MENÜ

Hakemi yenmek!

Abone Ol Google News
Haberin Devamı

Galatasaray'ı rakiplerinden ayıran en büyük özellik; gerektiği zaman dengesiz hakemleri de yenebilecek kadar inanmış ve takım olabilmiş bir kadroya sahip olması.
Beşiktaş Fenerbahçe'ye, Fenerbahçe de Akhisar'a böyle bir kadroları olmadığı için boyun eğdi. Eski hakem dostlar hep söylerler, "Bir hakem istedi mi istediği takımı kazandırır". Maçın ortalarındaki 3 pozisyonda penaltı çalmayan Alper Ulusoy (ki Mariano'nun Seleznyov'a yaptığı net penaltı) 82'nci dakikada el çabukluğuyla düdüğünden penaltıyı çıkarıverdi. İnce ince doğramak böyle birşey. Hakem maç boyunca Galatasaray aleyhine çalmadığı düdüklerle hem kendini garantiye alıyor hem de puan farkının açılmasını engellemeye çalışıyor. Ya da isminden sözettirerek gündem olmak istiyor. Tam gözümün önünde ısınan Galatasaraylı futbolcular yardımcı hakeme saldırdılar büyük bir hırs ile.

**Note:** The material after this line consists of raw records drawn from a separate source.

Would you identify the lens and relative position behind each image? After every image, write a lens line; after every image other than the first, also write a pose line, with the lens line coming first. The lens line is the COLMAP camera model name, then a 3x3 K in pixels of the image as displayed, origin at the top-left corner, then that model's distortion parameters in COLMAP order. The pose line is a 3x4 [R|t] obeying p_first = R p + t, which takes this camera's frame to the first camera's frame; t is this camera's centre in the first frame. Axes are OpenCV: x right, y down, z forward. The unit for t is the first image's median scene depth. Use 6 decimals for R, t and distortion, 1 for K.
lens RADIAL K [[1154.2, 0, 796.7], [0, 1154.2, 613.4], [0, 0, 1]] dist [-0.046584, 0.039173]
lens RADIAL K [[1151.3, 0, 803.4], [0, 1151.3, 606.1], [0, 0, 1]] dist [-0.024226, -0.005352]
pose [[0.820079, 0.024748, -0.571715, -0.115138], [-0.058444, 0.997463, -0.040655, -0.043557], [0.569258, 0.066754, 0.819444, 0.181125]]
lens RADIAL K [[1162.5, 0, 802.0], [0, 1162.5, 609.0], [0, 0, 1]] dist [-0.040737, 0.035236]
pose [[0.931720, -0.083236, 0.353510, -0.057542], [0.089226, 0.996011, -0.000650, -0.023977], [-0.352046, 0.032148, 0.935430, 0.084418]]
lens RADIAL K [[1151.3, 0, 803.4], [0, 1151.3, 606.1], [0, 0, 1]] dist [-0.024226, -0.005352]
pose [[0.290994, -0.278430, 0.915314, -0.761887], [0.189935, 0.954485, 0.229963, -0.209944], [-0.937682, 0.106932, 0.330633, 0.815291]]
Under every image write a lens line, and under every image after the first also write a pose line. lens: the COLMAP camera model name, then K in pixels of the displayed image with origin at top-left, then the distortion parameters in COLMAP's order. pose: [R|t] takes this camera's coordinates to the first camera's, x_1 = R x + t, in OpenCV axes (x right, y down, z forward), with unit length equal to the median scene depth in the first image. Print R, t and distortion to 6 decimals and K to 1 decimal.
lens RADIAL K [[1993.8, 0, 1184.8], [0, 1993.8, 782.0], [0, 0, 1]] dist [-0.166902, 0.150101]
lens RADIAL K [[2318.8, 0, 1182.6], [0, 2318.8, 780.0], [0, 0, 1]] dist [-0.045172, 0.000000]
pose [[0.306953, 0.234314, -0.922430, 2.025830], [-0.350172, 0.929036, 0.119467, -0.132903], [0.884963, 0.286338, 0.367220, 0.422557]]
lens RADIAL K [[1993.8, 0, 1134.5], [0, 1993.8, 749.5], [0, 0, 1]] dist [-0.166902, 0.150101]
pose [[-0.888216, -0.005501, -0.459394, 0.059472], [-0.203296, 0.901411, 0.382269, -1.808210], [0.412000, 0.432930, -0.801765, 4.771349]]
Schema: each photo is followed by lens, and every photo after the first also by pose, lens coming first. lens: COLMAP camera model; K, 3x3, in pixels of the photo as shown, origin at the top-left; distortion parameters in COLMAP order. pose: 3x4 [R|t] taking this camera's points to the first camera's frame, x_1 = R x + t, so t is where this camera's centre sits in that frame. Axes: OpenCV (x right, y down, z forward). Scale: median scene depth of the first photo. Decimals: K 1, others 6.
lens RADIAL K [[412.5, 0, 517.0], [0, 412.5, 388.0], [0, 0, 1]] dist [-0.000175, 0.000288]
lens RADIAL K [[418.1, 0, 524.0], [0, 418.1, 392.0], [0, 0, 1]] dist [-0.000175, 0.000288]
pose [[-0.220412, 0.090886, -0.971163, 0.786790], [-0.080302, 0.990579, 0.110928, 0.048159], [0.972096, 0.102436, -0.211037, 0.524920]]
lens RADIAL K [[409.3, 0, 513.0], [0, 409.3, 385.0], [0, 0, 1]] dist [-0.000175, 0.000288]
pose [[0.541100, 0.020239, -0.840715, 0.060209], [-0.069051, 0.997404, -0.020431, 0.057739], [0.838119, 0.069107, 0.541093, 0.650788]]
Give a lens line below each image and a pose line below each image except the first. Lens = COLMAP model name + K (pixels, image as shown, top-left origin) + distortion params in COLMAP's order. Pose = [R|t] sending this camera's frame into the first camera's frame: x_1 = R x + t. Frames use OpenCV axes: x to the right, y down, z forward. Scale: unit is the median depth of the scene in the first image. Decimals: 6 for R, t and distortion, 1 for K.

O da çaresizce penaltının sorumlusu olarak orta hakemi gösterdi. "Galatasaray'ın oyuna girememiş ve 40 dakikadır ısınan oyuncuları bu kadar hırsla hakeme saldırıyorlarsa nasıl olsa gol gelir" dedim yanımdakilere. 6 dakika sonra Maicon beni haklı çıkardı.
5-0'lık bir maçtan daha değerliydi Galatasaray için zor gelen bu galibiyet.

Çuvaldız takıma

Bir sürü laf ettik Galatasaray'ın karşısında duranlara. Takımın hiç mi kabahati yok! Başta Belhanda olmak üzere tüm takım öğrenmiştir herhalde gevşemenin sonunun yere yapışmak olduğunu. 2-0'dan sonraki laubali hareketler en azından Galatasaray gibi bir büyüğe yakışmıyor. Rakibe saygı duymak hem konsantrasyonunuzu diri tutar hem de centilmenliğinizin göstergesidir. Ayrıca düşmenizi bekleyen pusudakilerin hayal kurmasını bile engeller.

Sami Yen'in yolları tamam

Stat açıldığından bu yana bir karambol vardı. Girmek ne kadar zorsa çıkabilmek de o derece imkansızdı. Arabayla koltuktan nizamiye kapısı 1 saat sürüyordu. Cendere Yolu, Vadistanbul derken bu süre birkaç dakikaya inmiş. Keşmekeşten kaçan sosyetik taraftarın da stada geri döneceğini düşünüyorum. Şampiyonluk kovalayan bir takım yaratmak kadar önemli taraftarın konforunu düşünmek. 6 ay önceki yazımda şikayet ettiğim bu aksaklıklar tam manasıyla giderilmişse birşeyler yolunda gidiyor demektir. Ne de olsa en ağır dille eleştirirken yapılan güzel şeyleri de yazmak görevimiz.
"Rakibi küçümsememek, her zaman doğru olanı yapmak, gerektiği durumlarda hakemi doğruya yönlendirmek, çok çalışmak ve iyiliğinizi istemeyenlerin her köşe başında olduğunu unutmamak" bu günlük son cümlem olsun.